En même temps qu’il atténue sa couleur, mettant je ne sais quel suspens à sa floraison, Gauguin la répartit avec soin sur la toile. De tous les tons éparpillés en multiples flocons à la surface de l’objet qu’il copie, il opère le discernement ; puis il condense chacun. Leur diversité confondue se rassemble peu à peu en larges taches, dont chacune représente, réuni, un des aspects épars du modèle. C’est le contraire du procédé impressionniste.
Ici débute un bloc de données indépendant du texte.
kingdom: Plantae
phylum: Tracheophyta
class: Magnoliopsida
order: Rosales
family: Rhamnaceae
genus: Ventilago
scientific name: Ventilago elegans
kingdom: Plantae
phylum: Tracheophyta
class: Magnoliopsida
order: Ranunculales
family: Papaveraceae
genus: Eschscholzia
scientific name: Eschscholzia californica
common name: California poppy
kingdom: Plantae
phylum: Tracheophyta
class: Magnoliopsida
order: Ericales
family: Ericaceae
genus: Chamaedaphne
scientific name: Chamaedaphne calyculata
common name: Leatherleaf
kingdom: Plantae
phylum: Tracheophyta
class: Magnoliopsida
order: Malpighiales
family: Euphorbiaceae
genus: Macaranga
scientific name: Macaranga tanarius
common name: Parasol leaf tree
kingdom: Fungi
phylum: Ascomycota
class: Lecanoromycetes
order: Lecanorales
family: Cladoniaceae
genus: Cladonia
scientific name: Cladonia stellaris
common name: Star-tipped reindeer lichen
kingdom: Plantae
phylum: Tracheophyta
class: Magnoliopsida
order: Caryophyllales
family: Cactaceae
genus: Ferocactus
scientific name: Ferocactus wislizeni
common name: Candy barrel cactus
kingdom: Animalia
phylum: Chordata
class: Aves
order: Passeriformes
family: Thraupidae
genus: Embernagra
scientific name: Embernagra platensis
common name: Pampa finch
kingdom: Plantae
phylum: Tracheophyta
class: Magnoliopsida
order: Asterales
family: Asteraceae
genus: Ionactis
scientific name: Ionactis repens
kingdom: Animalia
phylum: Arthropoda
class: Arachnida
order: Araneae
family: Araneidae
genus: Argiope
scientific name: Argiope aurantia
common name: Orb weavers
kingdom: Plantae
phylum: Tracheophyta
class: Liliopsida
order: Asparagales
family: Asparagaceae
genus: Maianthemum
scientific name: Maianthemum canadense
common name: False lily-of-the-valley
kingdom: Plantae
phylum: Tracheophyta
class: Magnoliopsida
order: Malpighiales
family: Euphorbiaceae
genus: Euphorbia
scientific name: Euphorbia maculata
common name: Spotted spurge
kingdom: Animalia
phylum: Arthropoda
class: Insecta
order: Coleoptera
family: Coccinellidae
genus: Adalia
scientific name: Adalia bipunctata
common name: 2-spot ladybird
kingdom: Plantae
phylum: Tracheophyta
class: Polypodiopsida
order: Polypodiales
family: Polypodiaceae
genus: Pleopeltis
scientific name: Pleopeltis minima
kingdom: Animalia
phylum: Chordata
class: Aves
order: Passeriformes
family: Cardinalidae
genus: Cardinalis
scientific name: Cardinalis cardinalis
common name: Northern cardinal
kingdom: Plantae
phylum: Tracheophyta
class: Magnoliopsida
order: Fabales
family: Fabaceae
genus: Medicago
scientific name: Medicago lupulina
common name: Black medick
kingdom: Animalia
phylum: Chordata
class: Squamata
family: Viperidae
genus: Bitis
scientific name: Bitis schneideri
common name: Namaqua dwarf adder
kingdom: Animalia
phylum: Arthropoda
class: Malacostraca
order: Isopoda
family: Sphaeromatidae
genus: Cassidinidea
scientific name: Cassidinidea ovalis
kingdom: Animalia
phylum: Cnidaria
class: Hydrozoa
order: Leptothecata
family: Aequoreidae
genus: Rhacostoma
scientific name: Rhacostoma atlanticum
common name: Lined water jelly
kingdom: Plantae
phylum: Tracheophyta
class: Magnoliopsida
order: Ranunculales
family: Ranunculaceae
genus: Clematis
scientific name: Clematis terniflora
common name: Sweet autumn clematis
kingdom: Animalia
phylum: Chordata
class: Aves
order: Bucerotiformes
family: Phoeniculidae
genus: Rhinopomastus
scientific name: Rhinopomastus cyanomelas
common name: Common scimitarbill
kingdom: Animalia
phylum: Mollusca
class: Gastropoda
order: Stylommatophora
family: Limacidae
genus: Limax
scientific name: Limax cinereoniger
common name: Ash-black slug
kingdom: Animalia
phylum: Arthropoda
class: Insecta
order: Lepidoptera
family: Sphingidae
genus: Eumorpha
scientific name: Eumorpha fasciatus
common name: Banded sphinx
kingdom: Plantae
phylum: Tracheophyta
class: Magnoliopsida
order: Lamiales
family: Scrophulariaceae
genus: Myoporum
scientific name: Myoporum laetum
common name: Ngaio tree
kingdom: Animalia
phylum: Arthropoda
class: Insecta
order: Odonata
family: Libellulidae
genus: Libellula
Dans le contour d’un arbre les feuillages se distribuent en quelques masses colorées qui se juxtaposent sagement. On sent une volupté de la couleur à s’arranger ainsi à l’intérieur des objets, à se disposer suivant leur forme. Sur la déclivité du terrain, ce rose pourtant ne dépasse pas sa limite ; il s’arrête en un remous frangé.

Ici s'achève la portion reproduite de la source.